Arches comes with an embedded tileserver called TileStache, which allows Arches to generate tiles internally from many different data sources. In fact, this tileserver is what creates layers from your database resources that are visible on the map.

To add a new tileserver layer, you need a .json file that contains a TileStache-compliant layer definition. Within this file, you can use any of the many different data provider classes from Tilestache. The .json file that you load into Arches for a tileserver layer should have three sections:

{
    "type" : This value should be "raster" or "vector".
    "layers" : This is a mapbox.js layer definition which defines the style of the layer and links the source name with the layer name.
    "config" : This is the tileserver configuration that will be used by TileStache. Refer to TileStache docs and place the entire "provider" section into this "config" section.
}

Here’s a full example of a tilestache file that makes a layer from data in PostGIS (a table called “rivers”):

{
    "type": "vector",
    "layers": [{
        "id": "rivers",
        "type": "line",
        "source": "rivers",
        "source-layer": "rivers",
        "layout": {
            "visibility": "visible"
        },
        "paint": {
            "line-width": 2,
            "line-color": "rgb(37, 58, 241)"
        }
    }],
    "config": {
        "provider": {
            "class": "TileStache.Goodies.VecTiles:Provider",
            "kwargs": {
                "dbinfo": {
                    "host": "localhost",
                    "user": "postgres",
                    "password": "postgis",
                    "database": "arches",
                    "port": "5432"
                },
                "simplify": 0.5,
                "queries": [
                    "select gid as __id__, name, st_asgeojson(geom) as geojson, st_transform(geom, 900913) as __geometry__ from rivers"
                ]
            }
        },
        "allowed origin": "*",
        "compress": true,
        "write cache": false
    }
}

Tileserver Mapnik Layers

python manage.py packages -o add_tileserver_layer -m /path/to/mapnik_config.xml -n "New Mapnik Tileserver Layer"

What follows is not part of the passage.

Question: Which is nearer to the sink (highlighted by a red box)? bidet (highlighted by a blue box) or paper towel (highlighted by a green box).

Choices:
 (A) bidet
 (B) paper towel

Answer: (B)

Mapnik is the provider that TileStache uses to serve rasters, and is very commonly used in Arches. Arches allows you to upload a Mapnik XML file to configure a new tileserver layer, instead of creating the full JSON file. This is the easiest way to make layers from GeoTiffs and shapefiles. A basic example of a Mapnik XML file is shown below (it points to a geotiff named hillshade.tif). For more about creating these XML files, see the Mapnik XML reference:

<Map background-color="transparent">
    <Layer name="Hillshade">
        <StyleName>raster</StyleName>
        <Datasource>
            <Parameter name="type">gdal</Parameter>
            <Parameter name="file">hillshade.tif</Parameter>
            <Parameter name="nodata">0</Parameter>
        </Datasource>
    </Layer>
    <Style name="raster">
        <Rule name="rule 1">
            <RasterSymbolizer opacity=".7" scaling="bilinear" mode="normal" />
        </Rule>
    </Style>
</Map>

Making Selectable Vector Layers

In Arches, it’s possible to add a vector layer whose features may be “selectable”. This is especially useful during drawing operations. For example, a building footprint dataset could be added as a selectable vector layer, and while creating new building resources you would select and “transfer” these geometries from the overlay to the new Arches resource.

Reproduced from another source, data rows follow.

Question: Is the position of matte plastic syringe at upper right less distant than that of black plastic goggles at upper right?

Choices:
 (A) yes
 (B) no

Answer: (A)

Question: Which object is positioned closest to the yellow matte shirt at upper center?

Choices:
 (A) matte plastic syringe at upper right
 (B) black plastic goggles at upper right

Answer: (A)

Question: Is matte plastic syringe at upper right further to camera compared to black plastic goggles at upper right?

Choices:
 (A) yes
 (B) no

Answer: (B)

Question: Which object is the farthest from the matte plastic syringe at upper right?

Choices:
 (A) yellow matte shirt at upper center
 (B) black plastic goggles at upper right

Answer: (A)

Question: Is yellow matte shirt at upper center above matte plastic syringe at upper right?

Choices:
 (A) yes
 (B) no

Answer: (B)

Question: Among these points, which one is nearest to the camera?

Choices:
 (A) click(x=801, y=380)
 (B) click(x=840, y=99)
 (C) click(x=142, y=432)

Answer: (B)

  1. First, the data source for the layer may be geojson or vector tiles. This could be a tile server layer serving vector features from PostGIS, for example.
  2. Add a property to your vector features called “geojson”.
  3. Populate this property with either the entire geojson geometry for the feature, or a url that will return a json response containing the entire geojson geometry for the feature. This is necessary to handle the fact that certain geometries may extend across multiple vector tiles.
  4. Add the overlay as you would any tileserver layer (see above).

You will now be able to add this layer to the map and select its features by clicking on them.